Tuesday, January 12, 2016

Born Today January 12: Jack London


Writer Jack London was born John Griffith Chaney in San Francisco on this date. In addition to being a prolific novelist and writer of short stories, he was also a journalist and a very vocal social activist.  He got his last name that he is known by today from his step-father John London.  His life and writing were greatly influenced by his "colorful" young adult life that included working in an cannery, becoming a oyster pirate, and actually "hoboing" around the country, homeless for a time.  He was greatly influenced by his foster mother Virginia (Jenny) Prentiss, who was African-American and a former slave. In 1893 he began writing short stories, the first of which was entitled "Typhoon off the Coast of Japan" based on his sailing experiences.  His managed to get the story published that same year; yet by 1894 he was homeless again.  He was arrested for vagrancy, and spent a horrible month in jail in which he wrote that he was witness to the "awful abysses of human degradation."  After this, he devoted his time to intensive self-education; spending vast amounts of time in the Oakland Public Library.  He did manage to get into the University of California, Berkeley, but had to leave a year later due to financial reasons.  In 1897 he joined the Klondike Gold Rush.  During this time he wound up suffering from a whole host of health hardships from frostbite to scurvy; all of this left his health seriously and permanently impaired.  His struggles to survive during this time inspired the story  "To Build A Fire."  After this, his writing took off and, he managed to become the most prolific and highest paid author of his time.  He was part of the radical literary group in San Francisco known as "The Crowd."  He was also very active and passionate advocate for rights of workers and unionization; and an outspoken advocate for socialism.  After 1905, he became a self-educated "earth friendly" rancher.  He was also an animal rights activist; focusing (far ahead of his time) on the cruelty shown to circus animals (something that is still an issue today).

London in 1914

The first film that was made from his work was a short made by the Kalem Company in 1907 and was based on his novel The Sea Wolf (film's title being the same of the novel).  London has one acting credit to his name, which came in 1913, in which he played a sailor in a remake of The Sea Wolf.  It was shot on location in his native San Francisco and was produced by Hobart Bosworth Productions.  The last silent film made that was based on his work, was made in 1929; the screenplay was an adaptation of one of his short stories, Smoke Bellew and was produced by Big 4 Film (which was a company that didn't survive long in the new talking era).  Films continue to be made using his material. The latest release came in July 2014, with A Thousand Death's.  Into The Void, based on his novel, in post-production and is set for release next year.  

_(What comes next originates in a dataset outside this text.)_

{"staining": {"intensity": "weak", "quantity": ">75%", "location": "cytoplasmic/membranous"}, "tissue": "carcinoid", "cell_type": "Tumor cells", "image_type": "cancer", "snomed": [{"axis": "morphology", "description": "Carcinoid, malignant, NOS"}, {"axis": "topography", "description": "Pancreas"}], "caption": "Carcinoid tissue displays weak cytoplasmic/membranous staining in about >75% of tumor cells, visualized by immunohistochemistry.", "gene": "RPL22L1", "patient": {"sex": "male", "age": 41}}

London died prematurely at the age of 40 in Glen Ellen, California, in a cottage on his Beauty Ranch, in Sonoma County.  In addition to the lasting ill effects of his days in the Klondike gold run on his health, he has long suffered from serious alcoholism.  He had additionally picked up tropical infections from his traveling the south Pacific after he became a rich man.  At the time of his death, he was suffering from Uremia brought on by kidney stones, which is incredibly painful, for which he was taking morphine.  The official cause of the death was uremic poisoning brought on by renal colic (or kidney stones) and acute nephritis (or kidney failure).  Rumors of suicide swirled wildly around the time of his death (and speculation remains to this day owed to his taking morphine).  Although, he may have actually died from an accidental overdose of morphine.  His was cremated, and his ashes were interred on his ranch; which is now part of the Jack London State Park, underneath a large boulder from the property.